Robustness to Model Mismatch: Hybrid zero-order/model-based gradient approaches and explicit robustification (e.g., tube-MPC) provide robustness to model errors and external disturbances, with success rates under previously challenging or adversarial initializations (Zuliani et al., 14 Nov 2025, Oshin et al., 2023).

5. Scalability, Computational Aspects, and Limitations

Empirical evaluations consistently show that differentiable MPC methods scale more favorably than traditional explicit MPC, particularly for high-dimensional, long-horizon problems. Key metrics from (Drgona et al., 2020):

Approach	Policy Size	Memory Footprint	Region/Parameter Scaling	Online CPU Time
DPC (NN Policy)	1,845–3,855 weights	~13–21 kB	Linear in horizon	0.37 ms avg
Explicit MPC	Region map (polyhedral counts 108–5,333)	0.6–65 MB	Exponential in horizon	0.46 ms avg

Offline construction time for DPC grows slowly with horizon, while explicit MPC quickly becomes infeasible.

Limitations include:

Absence of formal closed-loop stability proofs for generic neural-parametrized DPC (although extensions with Lyapunov functions or terminal costs are possible) (Drgona et al., 2020).
Reliance on the accuracy and conditioning of learned neural models; gradients may vanish in poorly conditioned regimes, which motivates system decomposition, two-stage training, or physics-informed architectures (Viljoen et al., 2024, Drgona et al., 2021).
Potential sub-optimality and lack of hard guarantees on constraint satisfaction, mitigated partially by external safety filters or hybrid policy design (Cortez et al., 2022).
Computational load for very large parameter spaces or when differentiating through SQP/NLP layers, alleviated via tailored regularization or GPU-optimized solvers (Adabag et al., 7 Oct 2025, Zuliani et al., 16 Sep 2025).
No universal method for global invariance or stability in DPC plus safety filter frameworks; further research is needed for rigorous infinite-horizon properties (Viljoen et al., 2024).

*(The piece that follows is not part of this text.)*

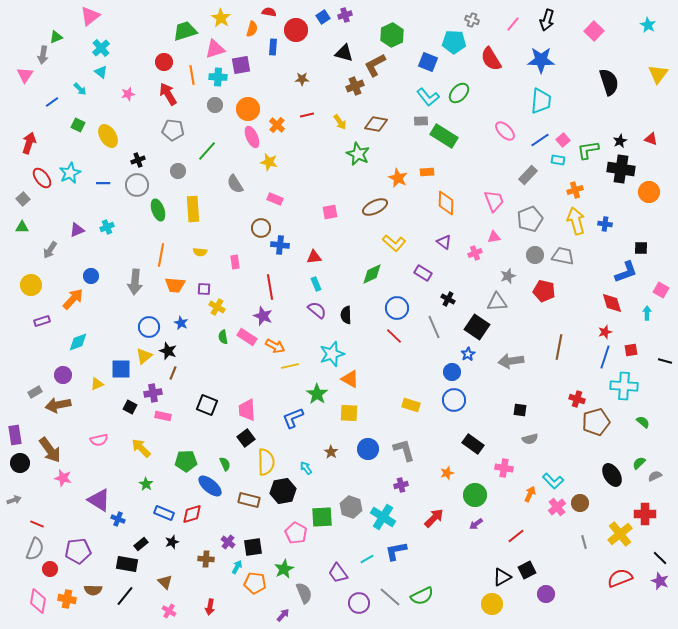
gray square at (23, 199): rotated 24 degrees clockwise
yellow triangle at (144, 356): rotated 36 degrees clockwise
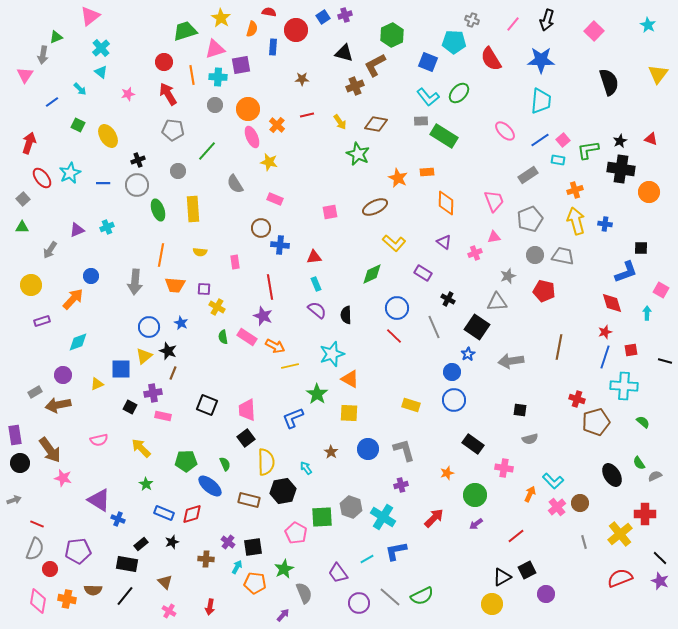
gray rectangle at (528, 175): rotated 12 degrees clockwise
green semicircle at (639, 463): rotated 80 degrees counterclockwise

6. Extensions and Research Directions

Several promising directions and extensions are under active investigation:

Joint Dynamics and Policy Learning: Wrapping system identification and DPC into a unified differentiable loop to enable rapid adaptation on unknown or changing systems (Drgona et al., 2020, Zuliani et al., 5 Jan 2026).
Structured and Physics-Informed Architectures: Replacing generic feedforward networks with SINDy, graph neural networks, or prior-informed blocks for improved generalization, interpretability, and sample efficiency (Drgona et al., 2020, Drgona et al., 2021).
Advanced Gradient Estimation: Blending model-based and model-free (zeroth-order) gradient signals for robust policy learning under model mismatch and in non-smooth objective landscapes, with provable convergence (Zuliani et al., 14 Nov 2025).
Automated Safety Set Construction: Leveraging data-driven or learned safe regions and event-triggered safety filtering for tractable yet effective safety certificates in high-dimensional domains (Viljoen et al., 2024).
Bilevel Optimization: End-to-end trainable closed-loop architectures that embed perception or estimation networks, bridging classical pipeline modularity with learning-based adaptivity (He et al., 17 Apr 2025).
Scalable and Real-Time Solvers: Further acceleration and scalability via parallel architectures and custom GPU implementations, facilitating deployment in high-frequency and large-scale applications (Adabag et al., 7 Oct 2025).

Overall, differentiable model predictive control offers a principled, scalable, and versatile foundation for integrating modern learning, safety, and robust control throughout the stack of real-world cyber-physical systems and robotics. The method bridges classic principles of receding-horizon control with the full expressive and computational power of gradient-based learning (Drgona et al., 2020, Amos et al., 2018, Zuliani et al., 14 Nov 2025).